No Monthly Mortgage Payments To Customers

With an equity release scheme thee are no monthly repayments. Instead the interest is rolled up and repaid when the customer dies. Because there are no monthly payments this type of borrowing will be expensive in the long run and if you take out the full amount of equity available under the scheme there is unlikely to be nothing left for your family members to inherit.

Of course there are are many different types of schemes available and this market is now regulated by the Financial Conduct Authority. Because it is regulated by the FCA it is attracting some of the biggest players in the pensions industry such as Aviva and Legal and General to name just two.

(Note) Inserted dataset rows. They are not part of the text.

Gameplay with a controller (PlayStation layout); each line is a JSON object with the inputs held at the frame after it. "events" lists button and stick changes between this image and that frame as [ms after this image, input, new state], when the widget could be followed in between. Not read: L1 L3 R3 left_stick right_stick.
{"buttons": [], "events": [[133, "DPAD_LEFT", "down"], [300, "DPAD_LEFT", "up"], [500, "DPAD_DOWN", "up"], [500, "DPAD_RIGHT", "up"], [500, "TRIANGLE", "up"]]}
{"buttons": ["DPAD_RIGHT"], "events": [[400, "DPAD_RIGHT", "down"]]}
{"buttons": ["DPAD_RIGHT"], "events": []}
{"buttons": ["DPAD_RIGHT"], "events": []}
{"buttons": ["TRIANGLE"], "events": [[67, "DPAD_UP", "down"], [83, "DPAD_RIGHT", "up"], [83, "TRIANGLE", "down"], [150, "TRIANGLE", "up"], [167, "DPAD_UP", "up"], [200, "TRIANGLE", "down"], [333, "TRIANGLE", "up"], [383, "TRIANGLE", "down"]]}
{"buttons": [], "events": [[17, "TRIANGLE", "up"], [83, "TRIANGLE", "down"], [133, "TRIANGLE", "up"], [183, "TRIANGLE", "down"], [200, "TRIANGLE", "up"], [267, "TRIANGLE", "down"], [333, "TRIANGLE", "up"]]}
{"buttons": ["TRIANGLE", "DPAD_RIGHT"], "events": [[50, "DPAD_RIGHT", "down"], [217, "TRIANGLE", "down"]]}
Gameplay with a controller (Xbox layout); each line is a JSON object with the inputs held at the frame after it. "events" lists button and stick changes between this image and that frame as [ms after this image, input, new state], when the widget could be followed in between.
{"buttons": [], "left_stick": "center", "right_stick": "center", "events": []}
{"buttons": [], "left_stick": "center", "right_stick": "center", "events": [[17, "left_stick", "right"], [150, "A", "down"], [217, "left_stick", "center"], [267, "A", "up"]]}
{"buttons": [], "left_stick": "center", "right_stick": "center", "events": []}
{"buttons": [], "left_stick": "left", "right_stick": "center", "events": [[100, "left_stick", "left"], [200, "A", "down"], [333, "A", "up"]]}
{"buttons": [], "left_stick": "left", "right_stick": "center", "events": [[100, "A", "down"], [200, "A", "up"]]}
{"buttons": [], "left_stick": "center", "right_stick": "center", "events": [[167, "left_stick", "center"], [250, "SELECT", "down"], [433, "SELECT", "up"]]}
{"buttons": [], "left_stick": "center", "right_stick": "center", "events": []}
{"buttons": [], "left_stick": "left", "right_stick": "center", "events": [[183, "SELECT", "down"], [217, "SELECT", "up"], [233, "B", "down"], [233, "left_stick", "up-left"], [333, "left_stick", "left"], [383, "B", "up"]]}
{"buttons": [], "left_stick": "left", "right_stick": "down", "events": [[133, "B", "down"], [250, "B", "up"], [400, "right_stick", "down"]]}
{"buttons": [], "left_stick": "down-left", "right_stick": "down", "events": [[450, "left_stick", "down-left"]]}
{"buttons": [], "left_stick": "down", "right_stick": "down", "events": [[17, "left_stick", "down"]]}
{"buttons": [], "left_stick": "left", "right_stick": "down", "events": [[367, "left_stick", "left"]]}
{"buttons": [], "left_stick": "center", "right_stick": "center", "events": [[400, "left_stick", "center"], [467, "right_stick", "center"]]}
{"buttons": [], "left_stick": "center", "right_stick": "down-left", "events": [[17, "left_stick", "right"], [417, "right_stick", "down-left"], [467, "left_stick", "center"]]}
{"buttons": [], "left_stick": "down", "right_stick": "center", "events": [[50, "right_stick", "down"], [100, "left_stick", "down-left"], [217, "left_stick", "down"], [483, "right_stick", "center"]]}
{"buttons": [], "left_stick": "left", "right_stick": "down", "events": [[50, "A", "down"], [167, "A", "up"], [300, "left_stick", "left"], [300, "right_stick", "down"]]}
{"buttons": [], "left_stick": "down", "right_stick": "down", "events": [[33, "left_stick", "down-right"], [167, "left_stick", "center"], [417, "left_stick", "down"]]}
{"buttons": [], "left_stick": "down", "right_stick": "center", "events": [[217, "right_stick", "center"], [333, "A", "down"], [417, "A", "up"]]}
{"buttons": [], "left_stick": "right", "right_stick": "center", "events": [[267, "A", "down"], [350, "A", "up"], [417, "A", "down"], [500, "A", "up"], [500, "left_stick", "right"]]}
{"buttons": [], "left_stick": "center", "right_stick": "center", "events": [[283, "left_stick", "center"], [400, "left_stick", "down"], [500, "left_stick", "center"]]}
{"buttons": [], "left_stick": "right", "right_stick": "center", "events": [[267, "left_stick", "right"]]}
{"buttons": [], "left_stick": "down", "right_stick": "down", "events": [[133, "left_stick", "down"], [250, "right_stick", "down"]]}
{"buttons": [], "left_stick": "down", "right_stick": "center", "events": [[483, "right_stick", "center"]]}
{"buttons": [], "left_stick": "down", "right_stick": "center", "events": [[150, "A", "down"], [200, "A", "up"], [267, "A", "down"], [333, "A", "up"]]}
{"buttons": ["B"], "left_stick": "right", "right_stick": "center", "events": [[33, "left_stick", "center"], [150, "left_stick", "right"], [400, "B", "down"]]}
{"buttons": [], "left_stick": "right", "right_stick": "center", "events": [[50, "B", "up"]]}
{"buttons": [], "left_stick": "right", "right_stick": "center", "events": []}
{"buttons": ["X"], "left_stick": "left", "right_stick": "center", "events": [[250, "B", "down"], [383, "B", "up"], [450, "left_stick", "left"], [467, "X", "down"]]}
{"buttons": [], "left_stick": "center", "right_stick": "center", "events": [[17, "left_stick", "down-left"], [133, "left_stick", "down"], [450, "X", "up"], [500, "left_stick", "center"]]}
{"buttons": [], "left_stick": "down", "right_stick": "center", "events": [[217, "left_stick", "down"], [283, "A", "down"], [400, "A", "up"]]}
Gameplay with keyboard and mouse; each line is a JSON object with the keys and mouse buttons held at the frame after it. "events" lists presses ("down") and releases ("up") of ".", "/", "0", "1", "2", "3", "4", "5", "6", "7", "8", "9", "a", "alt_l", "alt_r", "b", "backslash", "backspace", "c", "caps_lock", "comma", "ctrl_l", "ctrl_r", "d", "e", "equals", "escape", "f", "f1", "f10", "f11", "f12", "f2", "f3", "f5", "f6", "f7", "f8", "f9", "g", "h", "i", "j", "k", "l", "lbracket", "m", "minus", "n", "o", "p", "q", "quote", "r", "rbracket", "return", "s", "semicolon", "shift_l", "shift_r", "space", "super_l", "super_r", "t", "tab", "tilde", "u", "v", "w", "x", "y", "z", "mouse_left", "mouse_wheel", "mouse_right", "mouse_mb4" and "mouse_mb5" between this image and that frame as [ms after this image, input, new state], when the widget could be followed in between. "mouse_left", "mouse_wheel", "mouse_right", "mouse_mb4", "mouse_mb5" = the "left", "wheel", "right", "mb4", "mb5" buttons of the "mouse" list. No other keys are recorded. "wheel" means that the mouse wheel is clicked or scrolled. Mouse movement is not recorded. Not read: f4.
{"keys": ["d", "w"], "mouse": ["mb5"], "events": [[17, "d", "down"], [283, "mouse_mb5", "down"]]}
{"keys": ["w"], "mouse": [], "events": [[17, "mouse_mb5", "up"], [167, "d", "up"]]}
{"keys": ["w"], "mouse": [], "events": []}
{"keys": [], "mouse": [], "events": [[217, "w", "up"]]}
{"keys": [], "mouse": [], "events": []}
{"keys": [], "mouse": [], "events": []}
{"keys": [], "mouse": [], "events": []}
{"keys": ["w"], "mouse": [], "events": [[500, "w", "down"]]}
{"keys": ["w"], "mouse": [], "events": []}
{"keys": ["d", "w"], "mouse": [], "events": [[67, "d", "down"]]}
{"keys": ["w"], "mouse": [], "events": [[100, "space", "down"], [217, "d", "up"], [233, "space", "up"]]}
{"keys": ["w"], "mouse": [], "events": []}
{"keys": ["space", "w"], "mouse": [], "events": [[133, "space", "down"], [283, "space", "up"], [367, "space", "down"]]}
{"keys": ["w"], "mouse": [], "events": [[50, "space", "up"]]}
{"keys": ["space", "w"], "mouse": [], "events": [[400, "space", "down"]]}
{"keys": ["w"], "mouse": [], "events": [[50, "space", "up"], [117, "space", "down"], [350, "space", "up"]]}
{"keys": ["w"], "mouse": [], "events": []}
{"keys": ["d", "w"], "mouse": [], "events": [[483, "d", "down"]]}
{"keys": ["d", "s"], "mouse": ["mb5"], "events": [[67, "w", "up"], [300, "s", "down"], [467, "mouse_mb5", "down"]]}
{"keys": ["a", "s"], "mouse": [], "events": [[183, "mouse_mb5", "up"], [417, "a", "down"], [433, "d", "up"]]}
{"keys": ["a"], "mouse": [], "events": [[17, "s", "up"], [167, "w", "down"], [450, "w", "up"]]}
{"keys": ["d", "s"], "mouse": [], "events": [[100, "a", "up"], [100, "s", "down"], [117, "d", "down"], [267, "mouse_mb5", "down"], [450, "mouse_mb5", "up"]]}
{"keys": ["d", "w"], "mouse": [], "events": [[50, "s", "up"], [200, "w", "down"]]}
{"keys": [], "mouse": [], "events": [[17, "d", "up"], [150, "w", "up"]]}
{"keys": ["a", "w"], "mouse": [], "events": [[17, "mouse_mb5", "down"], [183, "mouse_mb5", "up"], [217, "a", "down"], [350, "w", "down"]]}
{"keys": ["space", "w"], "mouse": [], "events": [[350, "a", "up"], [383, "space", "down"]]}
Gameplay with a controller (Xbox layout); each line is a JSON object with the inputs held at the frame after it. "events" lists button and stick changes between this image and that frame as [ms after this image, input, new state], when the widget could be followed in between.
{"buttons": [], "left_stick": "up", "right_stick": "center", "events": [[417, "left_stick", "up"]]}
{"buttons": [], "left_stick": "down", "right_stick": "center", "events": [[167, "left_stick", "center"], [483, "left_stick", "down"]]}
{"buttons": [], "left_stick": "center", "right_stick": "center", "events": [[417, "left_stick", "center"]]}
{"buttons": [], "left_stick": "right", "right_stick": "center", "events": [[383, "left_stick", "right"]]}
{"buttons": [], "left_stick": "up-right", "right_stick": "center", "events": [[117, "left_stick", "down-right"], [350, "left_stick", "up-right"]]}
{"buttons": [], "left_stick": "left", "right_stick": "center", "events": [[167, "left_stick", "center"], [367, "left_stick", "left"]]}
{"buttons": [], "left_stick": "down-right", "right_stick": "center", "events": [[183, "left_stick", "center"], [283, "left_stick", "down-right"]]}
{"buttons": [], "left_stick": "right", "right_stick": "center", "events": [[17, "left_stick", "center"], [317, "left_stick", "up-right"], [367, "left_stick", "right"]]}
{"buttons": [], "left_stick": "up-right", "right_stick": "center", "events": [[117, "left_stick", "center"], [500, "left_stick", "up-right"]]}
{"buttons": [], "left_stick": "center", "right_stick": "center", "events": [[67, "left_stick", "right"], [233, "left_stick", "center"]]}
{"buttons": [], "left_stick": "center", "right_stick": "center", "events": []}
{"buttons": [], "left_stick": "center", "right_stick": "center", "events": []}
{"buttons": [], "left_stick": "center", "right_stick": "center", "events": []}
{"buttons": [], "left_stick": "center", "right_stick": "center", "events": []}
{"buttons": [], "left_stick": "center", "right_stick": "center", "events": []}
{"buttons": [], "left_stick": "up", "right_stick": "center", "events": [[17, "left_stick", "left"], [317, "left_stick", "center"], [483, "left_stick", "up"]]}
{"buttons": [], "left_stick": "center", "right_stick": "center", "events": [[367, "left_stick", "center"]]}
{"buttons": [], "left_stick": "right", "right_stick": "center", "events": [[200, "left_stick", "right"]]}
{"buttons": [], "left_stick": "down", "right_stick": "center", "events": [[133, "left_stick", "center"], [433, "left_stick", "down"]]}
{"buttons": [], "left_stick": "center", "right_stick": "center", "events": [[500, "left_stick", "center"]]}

Ensure You Have A No Negative Equity Policy

The advice to anybody thinking about taking out this type of product is to sit down with your family and look at schemes from as many providers as possible. You should look out for the companies that offer the no-negative equity guarantee. This means that you will not have to worry if the value of your home drops. It seems insane to be considering that house prices could fall but nobody really knows what will happen in the future and you do not want to be on the hook if your loan ends up being worth more than your home.